The smell clung to my dry throat, and seemed to penetrate every part of me. It saturated everything. It is true that, in time, one grows used to such things, but even as the body becomes accustomed to it, it learns the smell so completely that it becomes impossible to forget. The sensation is overwhelming, and allows nothing else to stand.

Our hero's inhumane incarceration would, in a lesser writer's hands, inspire only disgust and a closing of the book. But Hobbes and his irresistible words challenge us to find resonance in the experiences suffered by this now-gaunt and sickly Job and wonder whether he'd have been a better man had he not suffered so immensely. Without his trials, would he see so much promise, so much divinity, in a post-prison visit to the pomegranate grove?
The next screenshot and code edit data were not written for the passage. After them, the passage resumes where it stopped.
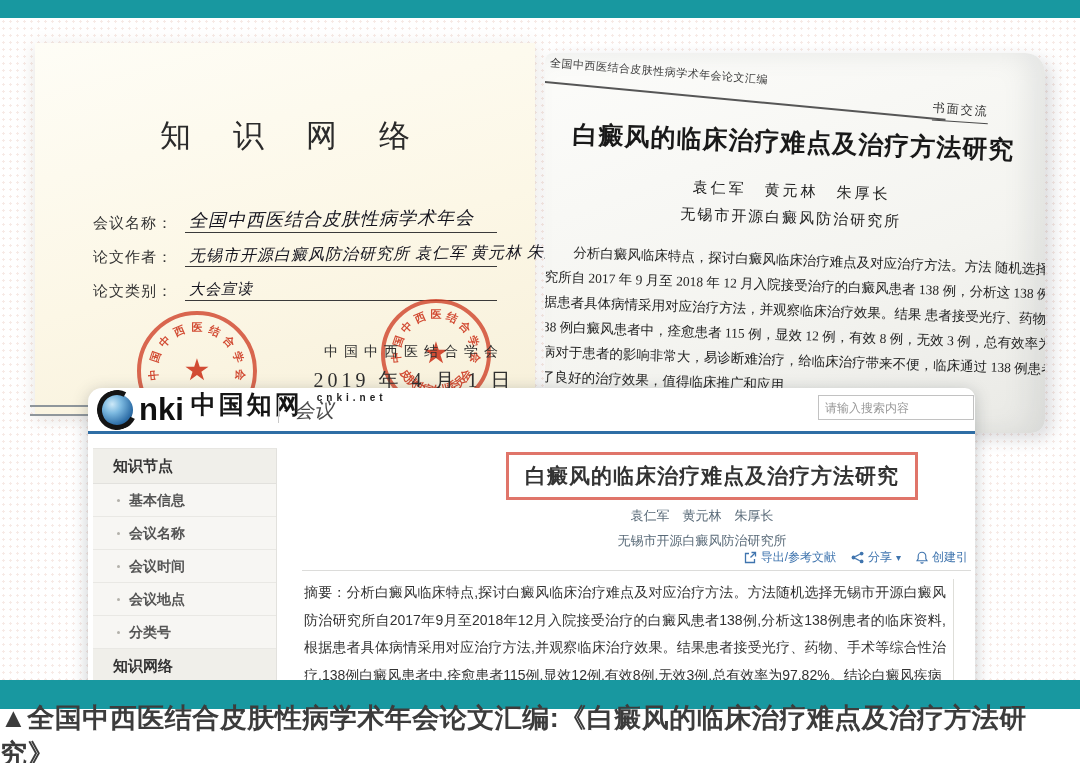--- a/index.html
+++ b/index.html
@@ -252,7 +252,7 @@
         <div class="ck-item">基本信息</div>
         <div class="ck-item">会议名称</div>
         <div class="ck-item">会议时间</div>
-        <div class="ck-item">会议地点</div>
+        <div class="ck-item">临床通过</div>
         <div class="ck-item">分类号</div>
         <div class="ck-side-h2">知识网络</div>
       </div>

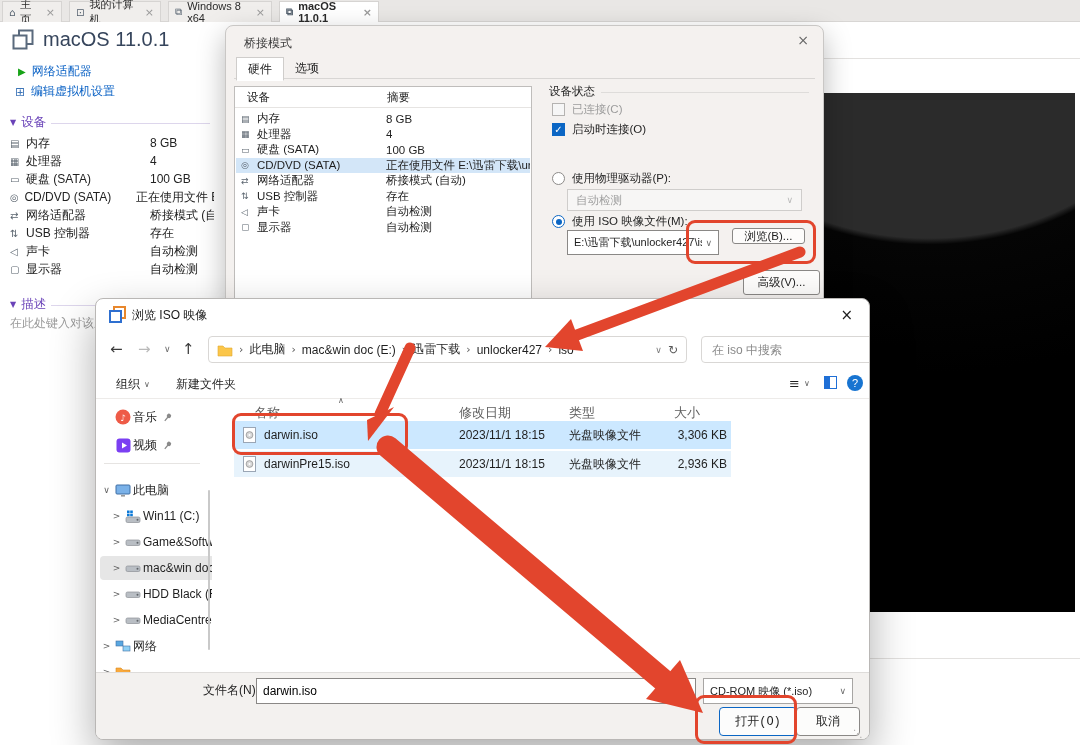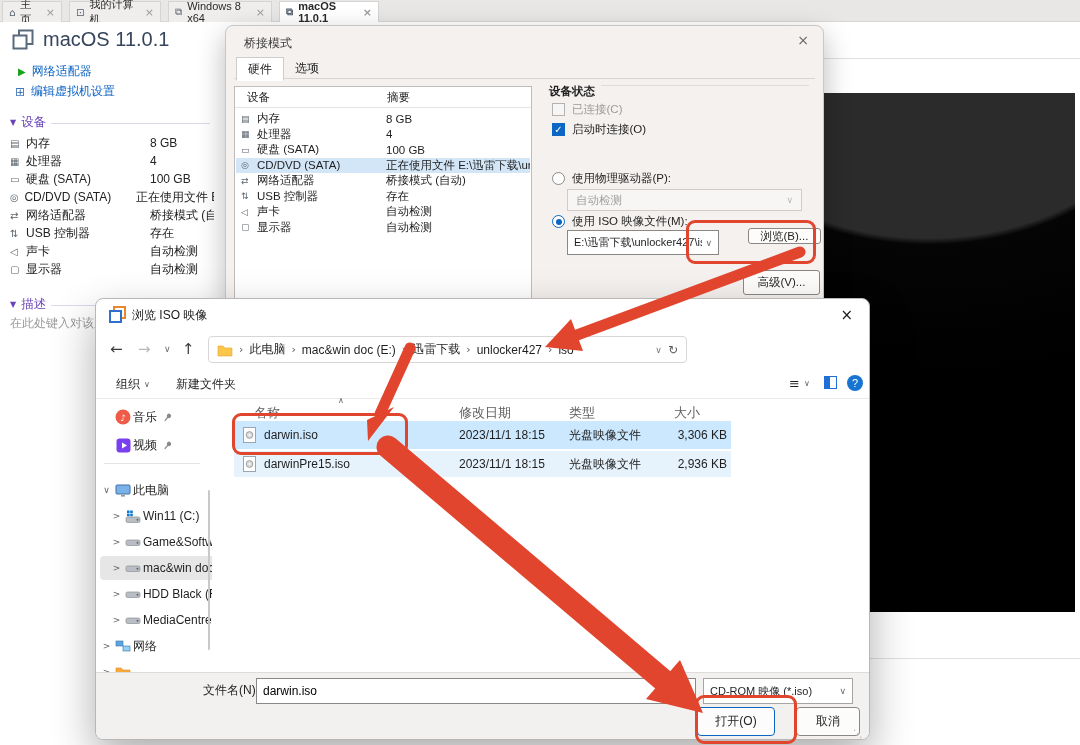--- a/index.html
+++ b/index.html
@@ -56,7 +56,7 @@
   .srow .i{width:16px;padding-left:5px;color:#5c6670;font-size:9px;}
   .srow .n{width:129px;white-space:nowrap;overflow:hidden;}
   .srow .s{flex:1;white-space:nowrap;overflow:hidden;}
-  .grp{position:absolute;display:flex;align-items:flex-start;gap:6px;font-size:11.5px;color:#1f1f1f;font-weight:bold;}
+  .grp{position:absolute;display:flex;align-items:center;gap:6px;font-size:11.5px;color:#1f1f1f;}
   .grp .line{flex:1;border-top:1px solid #dedcda;margin-top:1px;}
   .cb{position:absolute;width:13px;height:13px;border:1px solid #b5b3b1;background:#f6f6f6;box-sizing:border-box;}
   .cb.on{background:#0b66c4;border-color:#0b66c4;color:#fff;font-size:10px;line-height:12px;text-align:center;}

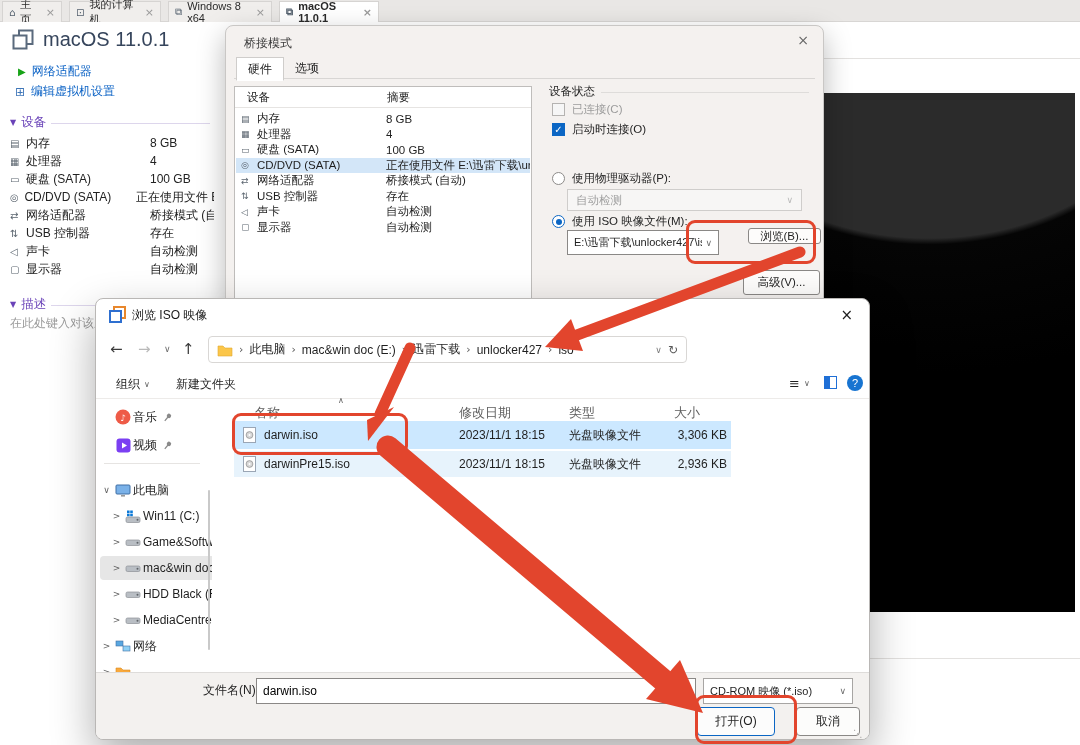--- a/index.html
+++ b/index.html
@@ -307,7 +307,7 @@
       <span class="tx">E:\迅雷下载\unlocker427\isc</span>
       <span class="ar g">∨</span>
     </div>
-    <div class="wbtn" style="left:522px;top:202px;width:73px;height:16px">浏览(B)...</div>
+    <div class="wbtn" style="left:506px;top:202px;width:73px;height:16px">浏览(B)...</div>
     <div class="wbtn" style="left:517px;top:244px;width:77px;height:25px">高级(V)...</div>
   </div>
 

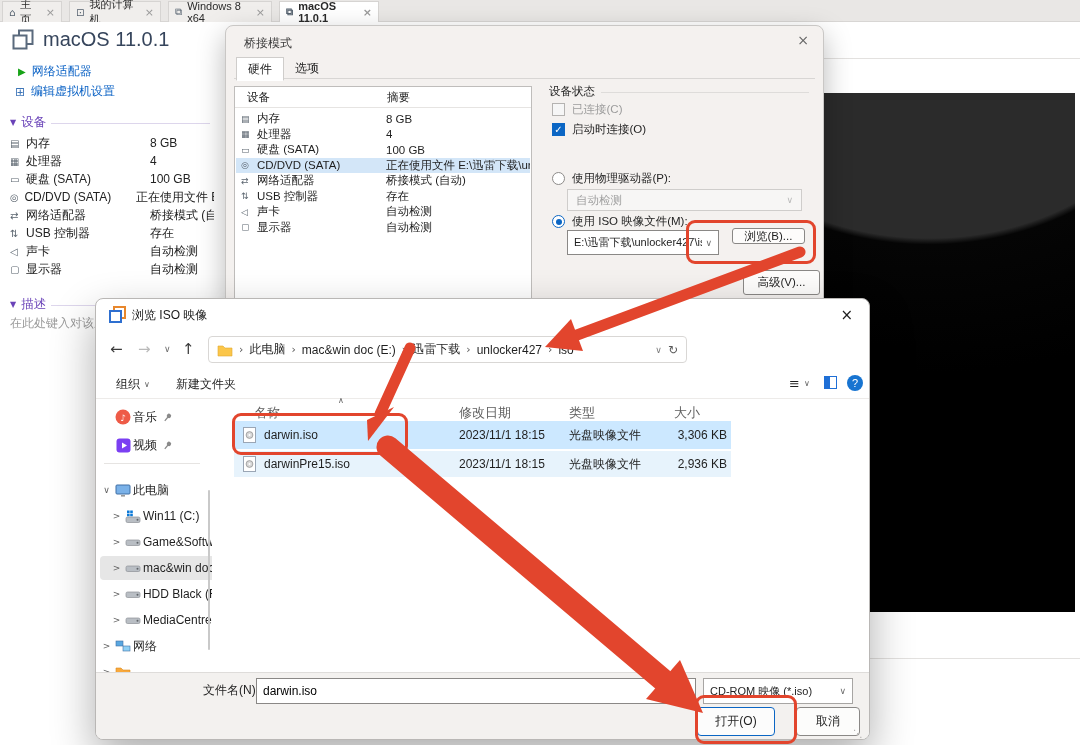--- a/index.html
+++ b/index.html
@@ -343,6 +343,10 @@
       <span class="csep g" style="font-size:12px;color:#5a5a5a">↻</span>
     </div>
 
+    <div class="search">
+      <input type="text" placeholder="在 iso 中搜索" style="">
+
+    </div>
 
     <div class="btoolbar">
       <div class="tbitem" style="left:20px">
Among the branches the pomegranates are ripening. The last of the petals from their flowers has fallen. I was tempted to take one, but they are not yet at their best, the colour of their skin not warm, and so I will be patient. The promise of a fruit freshly opened, its juice running from broken arils, is exquisite... I have longed to taste one again.

"In the Orchard, the Swallows" found a rapt British audience when it was published there last year, and should find readers stateside as well. At just 140 pages or so, it's just right for an afternoon in an easy chair, or under a pomegranate tree. Its powerful effects will last much longer.